When an association (corporation) goes broke, the bankruptcy court will appoint a Trustee in Bankruptcy to basically operate the association. Typically it will be a law firm and they will have some hefty charges to do such. They would be able to sell off assets like common property, etc. They will also bill the association (as in each member) to cover their costs. If your people pay no dues now, I can pretty well assure you there will be charges for them to pay. Imagine the stigma if one wants to sell their home. It becomes a vicious/costly circle.

Eventually the Trustee will put together a plan for the association to emerge from bankruptcy with a new dues structure, new Covenants, new Bylaws, etc. They may also advise dissolving the association so each home is on its own.

You need to inform/scare people into realizing what could happen all in the name of saving a couple of hundred dollars per year.

A plan of action might be a few of you more concerned people get an attorney to explain the alternatives to your members.

Hope this helps.

TimB4 (Tennessee)
Posts: 21,062
Posted:
You could donate the property to a school or other organization.
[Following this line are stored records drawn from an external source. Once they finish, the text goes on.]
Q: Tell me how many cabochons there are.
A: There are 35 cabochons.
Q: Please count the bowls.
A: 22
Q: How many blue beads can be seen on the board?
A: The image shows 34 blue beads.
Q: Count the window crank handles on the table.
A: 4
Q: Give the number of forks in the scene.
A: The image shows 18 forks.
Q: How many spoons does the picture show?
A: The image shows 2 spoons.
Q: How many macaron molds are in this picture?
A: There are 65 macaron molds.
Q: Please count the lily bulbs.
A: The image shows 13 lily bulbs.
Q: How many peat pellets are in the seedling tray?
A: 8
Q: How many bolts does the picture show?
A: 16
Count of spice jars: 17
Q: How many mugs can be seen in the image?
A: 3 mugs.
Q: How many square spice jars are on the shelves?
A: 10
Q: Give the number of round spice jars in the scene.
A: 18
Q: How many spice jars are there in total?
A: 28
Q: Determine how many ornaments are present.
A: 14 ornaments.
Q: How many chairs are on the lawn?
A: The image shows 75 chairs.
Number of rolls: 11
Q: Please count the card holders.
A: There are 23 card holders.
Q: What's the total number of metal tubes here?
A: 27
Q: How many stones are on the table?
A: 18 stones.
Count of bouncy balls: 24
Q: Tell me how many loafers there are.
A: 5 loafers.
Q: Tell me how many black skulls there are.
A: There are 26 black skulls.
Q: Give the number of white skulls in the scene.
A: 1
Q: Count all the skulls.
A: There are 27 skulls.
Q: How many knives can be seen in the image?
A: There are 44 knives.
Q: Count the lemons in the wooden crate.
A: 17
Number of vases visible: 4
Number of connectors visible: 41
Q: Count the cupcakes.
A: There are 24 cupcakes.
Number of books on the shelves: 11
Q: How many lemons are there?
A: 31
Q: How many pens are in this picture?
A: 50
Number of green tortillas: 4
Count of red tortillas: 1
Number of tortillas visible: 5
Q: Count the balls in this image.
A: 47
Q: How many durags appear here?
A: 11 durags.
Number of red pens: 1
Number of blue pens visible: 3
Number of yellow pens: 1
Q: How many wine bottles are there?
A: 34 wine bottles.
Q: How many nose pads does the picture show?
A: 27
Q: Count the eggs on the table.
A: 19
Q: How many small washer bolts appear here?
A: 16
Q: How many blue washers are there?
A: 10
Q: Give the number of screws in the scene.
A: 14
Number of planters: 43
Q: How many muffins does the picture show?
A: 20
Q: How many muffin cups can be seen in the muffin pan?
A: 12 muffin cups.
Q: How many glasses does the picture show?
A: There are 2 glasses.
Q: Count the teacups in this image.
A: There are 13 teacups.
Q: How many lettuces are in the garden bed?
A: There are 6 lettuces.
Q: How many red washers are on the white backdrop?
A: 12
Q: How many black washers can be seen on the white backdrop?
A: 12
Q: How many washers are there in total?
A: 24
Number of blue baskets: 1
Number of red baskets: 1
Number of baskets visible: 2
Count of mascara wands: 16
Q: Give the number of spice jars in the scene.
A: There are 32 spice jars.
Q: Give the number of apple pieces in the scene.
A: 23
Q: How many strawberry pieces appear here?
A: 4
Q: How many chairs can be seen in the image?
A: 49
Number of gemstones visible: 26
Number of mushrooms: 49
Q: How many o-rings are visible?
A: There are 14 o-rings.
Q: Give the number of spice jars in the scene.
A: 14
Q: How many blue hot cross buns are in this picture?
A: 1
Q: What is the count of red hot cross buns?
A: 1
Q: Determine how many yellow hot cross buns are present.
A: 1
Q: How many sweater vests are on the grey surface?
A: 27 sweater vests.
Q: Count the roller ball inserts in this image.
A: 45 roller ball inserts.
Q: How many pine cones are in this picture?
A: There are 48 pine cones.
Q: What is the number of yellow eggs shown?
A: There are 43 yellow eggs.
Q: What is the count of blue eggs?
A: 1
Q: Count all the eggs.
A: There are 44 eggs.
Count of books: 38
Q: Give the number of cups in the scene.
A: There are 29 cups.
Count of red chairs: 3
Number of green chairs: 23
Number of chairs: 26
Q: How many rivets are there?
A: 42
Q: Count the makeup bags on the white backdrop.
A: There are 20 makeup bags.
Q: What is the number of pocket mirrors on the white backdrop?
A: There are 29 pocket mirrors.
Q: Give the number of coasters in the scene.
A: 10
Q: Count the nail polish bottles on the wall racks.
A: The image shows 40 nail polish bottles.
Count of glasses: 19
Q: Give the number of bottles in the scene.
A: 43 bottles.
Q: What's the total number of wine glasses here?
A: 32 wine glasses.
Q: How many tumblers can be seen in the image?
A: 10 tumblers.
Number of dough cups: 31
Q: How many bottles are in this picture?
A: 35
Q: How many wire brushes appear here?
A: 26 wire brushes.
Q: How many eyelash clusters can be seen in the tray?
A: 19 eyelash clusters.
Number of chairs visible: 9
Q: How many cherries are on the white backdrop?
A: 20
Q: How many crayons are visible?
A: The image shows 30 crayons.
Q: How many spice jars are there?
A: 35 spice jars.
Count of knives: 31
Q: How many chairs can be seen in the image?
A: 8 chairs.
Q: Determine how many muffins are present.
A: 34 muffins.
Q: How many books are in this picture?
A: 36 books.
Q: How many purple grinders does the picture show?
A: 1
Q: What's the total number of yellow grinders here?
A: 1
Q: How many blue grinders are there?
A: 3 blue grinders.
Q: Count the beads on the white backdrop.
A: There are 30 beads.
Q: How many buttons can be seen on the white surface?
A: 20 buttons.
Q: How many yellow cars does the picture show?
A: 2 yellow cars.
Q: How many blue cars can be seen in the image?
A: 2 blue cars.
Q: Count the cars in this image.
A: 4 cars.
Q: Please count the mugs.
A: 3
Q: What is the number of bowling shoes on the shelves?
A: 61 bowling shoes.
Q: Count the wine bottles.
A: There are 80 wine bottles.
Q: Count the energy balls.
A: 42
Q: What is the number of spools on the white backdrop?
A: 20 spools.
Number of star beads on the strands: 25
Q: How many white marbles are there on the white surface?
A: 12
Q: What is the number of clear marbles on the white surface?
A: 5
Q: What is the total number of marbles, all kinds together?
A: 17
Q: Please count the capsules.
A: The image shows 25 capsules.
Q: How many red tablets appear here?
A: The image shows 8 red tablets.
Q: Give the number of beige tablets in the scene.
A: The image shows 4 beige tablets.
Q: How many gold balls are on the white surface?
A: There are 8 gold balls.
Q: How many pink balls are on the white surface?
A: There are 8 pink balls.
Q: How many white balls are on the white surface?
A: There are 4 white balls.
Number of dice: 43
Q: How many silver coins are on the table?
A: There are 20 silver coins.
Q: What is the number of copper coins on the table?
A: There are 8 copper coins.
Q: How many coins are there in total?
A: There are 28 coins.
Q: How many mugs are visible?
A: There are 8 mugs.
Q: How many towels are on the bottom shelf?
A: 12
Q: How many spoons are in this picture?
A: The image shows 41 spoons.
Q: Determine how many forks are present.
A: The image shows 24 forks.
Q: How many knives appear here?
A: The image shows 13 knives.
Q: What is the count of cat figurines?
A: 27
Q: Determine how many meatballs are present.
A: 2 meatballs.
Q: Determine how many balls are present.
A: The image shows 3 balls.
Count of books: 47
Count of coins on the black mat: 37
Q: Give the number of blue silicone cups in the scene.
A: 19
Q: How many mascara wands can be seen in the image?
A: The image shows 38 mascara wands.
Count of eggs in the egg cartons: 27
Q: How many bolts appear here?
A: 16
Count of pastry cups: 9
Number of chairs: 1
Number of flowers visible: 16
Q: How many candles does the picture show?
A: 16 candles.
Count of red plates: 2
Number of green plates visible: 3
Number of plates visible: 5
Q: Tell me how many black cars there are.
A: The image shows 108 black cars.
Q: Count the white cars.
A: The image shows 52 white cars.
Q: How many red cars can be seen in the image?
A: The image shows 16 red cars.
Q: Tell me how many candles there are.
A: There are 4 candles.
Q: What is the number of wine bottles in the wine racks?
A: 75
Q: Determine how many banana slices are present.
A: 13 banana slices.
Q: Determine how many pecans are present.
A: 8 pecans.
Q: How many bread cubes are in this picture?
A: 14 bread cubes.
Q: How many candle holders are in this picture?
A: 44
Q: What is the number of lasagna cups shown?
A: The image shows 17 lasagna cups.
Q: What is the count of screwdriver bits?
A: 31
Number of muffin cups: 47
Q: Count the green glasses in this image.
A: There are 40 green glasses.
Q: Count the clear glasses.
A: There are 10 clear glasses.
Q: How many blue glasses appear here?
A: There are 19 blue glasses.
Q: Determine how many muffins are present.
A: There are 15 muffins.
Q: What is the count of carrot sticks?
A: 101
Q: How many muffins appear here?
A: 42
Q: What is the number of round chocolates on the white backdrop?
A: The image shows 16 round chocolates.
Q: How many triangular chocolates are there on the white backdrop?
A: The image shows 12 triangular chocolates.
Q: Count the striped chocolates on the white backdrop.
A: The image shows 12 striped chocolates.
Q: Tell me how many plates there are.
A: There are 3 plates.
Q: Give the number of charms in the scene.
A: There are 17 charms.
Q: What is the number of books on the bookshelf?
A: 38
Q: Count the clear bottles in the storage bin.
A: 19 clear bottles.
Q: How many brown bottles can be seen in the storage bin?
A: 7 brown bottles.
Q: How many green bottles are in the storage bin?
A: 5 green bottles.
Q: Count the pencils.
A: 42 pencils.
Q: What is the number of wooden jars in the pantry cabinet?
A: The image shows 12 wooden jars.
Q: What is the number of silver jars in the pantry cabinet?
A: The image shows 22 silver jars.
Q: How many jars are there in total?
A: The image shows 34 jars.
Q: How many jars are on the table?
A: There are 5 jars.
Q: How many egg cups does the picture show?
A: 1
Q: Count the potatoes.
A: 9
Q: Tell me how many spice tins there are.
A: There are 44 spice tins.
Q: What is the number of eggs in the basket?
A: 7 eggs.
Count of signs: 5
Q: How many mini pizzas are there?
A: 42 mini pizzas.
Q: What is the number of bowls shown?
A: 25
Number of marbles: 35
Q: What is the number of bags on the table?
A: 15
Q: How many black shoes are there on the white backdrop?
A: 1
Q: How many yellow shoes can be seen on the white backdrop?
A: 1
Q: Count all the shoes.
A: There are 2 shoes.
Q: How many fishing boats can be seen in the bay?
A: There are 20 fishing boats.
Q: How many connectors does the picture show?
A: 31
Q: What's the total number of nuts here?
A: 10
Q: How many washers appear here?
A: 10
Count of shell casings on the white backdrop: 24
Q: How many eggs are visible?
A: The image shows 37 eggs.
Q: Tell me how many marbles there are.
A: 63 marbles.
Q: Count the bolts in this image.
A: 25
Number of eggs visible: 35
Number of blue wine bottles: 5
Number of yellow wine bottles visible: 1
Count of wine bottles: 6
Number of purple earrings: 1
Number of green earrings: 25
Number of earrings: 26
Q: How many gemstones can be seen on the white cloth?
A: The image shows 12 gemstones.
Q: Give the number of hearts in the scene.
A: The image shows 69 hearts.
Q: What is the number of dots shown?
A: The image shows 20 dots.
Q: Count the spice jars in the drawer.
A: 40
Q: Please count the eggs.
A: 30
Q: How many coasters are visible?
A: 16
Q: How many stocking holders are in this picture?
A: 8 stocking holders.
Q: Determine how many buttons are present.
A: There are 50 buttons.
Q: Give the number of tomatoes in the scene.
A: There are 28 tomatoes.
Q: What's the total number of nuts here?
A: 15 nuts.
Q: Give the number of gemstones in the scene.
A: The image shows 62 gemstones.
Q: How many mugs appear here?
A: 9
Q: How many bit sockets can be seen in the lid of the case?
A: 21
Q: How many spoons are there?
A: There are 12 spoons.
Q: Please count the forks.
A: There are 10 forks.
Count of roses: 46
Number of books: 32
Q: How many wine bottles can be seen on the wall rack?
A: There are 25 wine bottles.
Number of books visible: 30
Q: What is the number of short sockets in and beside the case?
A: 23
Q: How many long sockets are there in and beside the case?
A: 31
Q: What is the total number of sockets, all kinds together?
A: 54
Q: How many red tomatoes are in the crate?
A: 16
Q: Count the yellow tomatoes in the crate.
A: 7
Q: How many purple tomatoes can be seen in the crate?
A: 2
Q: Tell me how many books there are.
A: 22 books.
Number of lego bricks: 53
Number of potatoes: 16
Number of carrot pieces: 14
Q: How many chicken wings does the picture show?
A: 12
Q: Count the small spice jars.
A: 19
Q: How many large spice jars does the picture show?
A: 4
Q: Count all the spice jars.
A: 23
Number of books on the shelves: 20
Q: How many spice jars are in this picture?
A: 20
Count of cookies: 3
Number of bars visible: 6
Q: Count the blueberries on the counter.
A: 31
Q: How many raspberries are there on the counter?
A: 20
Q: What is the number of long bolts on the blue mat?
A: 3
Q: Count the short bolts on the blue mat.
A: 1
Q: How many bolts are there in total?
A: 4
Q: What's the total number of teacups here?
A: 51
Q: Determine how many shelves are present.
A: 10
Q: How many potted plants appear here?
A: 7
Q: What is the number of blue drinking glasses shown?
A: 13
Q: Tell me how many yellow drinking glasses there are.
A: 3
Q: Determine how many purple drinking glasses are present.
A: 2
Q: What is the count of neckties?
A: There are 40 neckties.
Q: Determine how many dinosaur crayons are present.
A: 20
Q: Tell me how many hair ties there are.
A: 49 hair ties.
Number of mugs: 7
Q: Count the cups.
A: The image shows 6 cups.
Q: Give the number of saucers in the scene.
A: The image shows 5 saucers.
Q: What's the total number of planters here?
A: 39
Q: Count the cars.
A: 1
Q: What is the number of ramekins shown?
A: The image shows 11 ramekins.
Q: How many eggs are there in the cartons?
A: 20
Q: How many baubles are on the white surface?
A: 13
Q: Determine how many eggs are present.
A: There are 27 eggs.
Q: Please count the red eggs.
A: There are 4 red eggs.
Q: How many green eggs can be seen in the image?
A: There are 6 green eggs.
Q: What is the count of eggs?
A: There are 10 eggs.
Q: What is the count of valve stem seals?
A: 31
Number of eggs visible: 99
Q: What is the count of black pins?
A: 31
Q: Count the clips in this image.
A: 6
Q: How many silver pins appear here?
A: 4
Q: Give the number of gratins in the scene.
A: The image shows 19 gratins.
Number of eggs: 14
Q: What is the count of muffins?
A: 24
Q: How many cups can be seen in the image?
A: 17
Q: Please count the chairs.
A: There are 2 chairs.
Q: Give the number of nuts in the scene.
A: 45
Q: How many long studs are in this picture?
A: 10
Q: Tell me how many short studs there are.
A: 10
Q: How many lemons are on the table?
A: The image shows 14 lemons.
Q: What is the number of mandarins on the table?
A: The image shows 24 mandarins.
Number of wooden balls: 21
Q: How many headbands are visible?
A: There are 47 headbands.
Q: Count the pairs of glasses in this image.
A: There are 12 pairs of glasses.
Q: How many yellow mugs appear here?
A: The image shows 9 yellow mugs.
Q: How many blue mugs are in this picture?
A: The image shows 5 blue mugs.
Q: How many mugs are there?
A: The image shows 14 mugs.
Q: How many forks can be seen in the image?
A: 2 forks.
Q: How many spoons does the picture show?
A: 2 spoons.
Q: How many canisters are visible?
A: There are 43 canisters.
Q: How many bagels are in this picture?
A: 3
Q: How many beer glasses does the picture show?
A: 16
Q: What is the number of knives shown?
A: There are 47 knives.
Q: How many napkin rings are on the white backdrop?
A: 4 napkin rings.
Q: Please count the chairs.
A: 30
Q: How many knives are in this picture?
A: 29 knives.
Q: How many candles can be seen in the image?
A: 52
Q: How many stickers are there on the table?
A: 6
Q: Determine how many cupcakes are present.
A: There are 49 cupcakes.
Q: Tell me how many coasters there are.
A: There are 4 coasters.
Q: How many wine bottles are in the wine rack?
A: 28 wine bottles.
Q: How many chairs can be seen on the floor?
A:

Of course, this may mean that they operate the property as a public facility and the additional traffic, etc. may be more then the membership wants.

I'd suggest that the Board explores all possibilities. Identify both the good and the bad and how each option may affect every owner of properties within the development. Then put the issue to a vote (if you want, it can be a non-binding vote) and see what the members want to do. My experience is that if the members are properly informed, they can make an informed decision (vs. a decision based only on what they believe). Typically, informed decisions are the right option.